Events and information being purposely (mis)presented in misleading or simply malicious ways is no new phenomenon, however since 2016 and Donald Trump, this type of misleading information is often referred to as “Fake News”. An example of this practice can be seen in the BBC’s intentional editing out of laughing audience members originally heard in the video recording during British Prime Minister Boris Johnson’s appearance on Question Time. Replacing the sound of laughing audience members with that of a clapping audience might give viewers the idea that Boris Johnson has unanimous approval among the audience members. This can be categorized as being “fake news”. Replacing soundtracks, suspicious cuts in video footage, omitting certain facts and misleading headlines have been the forerunners in the creation of fake news, yet these are noticeably pretty simplistic strategies by today’s standards and available technology. This brings us to Deepfakes, an extremely problematic and effective editing technology that is currently being toyed around with by hobbyists and researchers. Deepfake technology uses artificial neural networks to almost completely seamlessly to replace one person’s face with that of another in photographs and video footage. Naturally, the targeted person and the person whose face is being used have to have a similar skin tone in order to have clear integration between the face and the rest of the body.
Here is an example of Deepfake technology being used by MIT researchers. They apply the technology to Richard Nixon in conjunction with using hours of voice recordings to have ‘his’ voice read a speech written by them. The MIT researchers wanted to demonstrate Deepfake technology by creating a video where Nixon gives a speech following a hypothetical Apollo 11 catastrophe.

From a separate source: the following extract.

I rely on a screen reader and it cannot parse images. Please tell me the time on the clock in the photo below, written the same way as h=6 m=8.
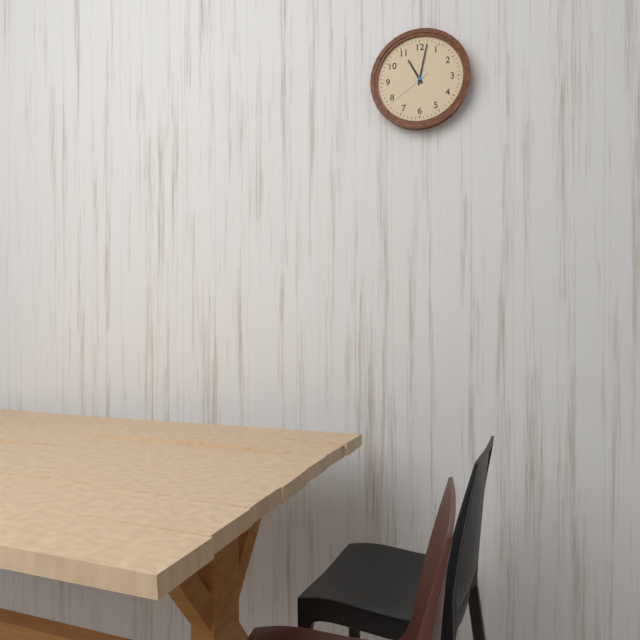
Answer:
h=11 m=2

More (harmless) examples can be found online and chances are one wouldn’t be able to tell that most of them aren’t genuine. This seems to be all fun and games, a sort of party trick to show friends, but it really does beg the question to what extent this technology can be used for malicious purposes. If simplistic strategies such as omitting certain pieces of information and misleading headlines can have a massive effect on political outcomes, then this highly advanced and effective footage editing technology is undoubtedly able to do just as much, if not more, damage as traditional approaches to ‘fake news’. This technology isn’t being gate-kept by governments or research institutions. While deepfake apps aren’t available on the Google Play Store, a Chinese app called “Zao” allows users to scan their face and using deepfake technology, edit them into popular TV shows and movies. This app is available as an .apk to be downloaded onto Android phones by literally anyone. More deepfake projects can be found on Github, downloaded by anyone that wishes to have fun or create drama. While this is super cool technology, it isn’t restricted and can allow anyone to visually create harmful or simply entertaining fictional exchanges between anyone they have pictures or videos of. In this day and age, the creation of deepfake technology and its potential uses for malicious purposes shouldn’t be shocking, yet it is still worrying to think about what other, perhaps exclusively harmful, technologies are currently being developed.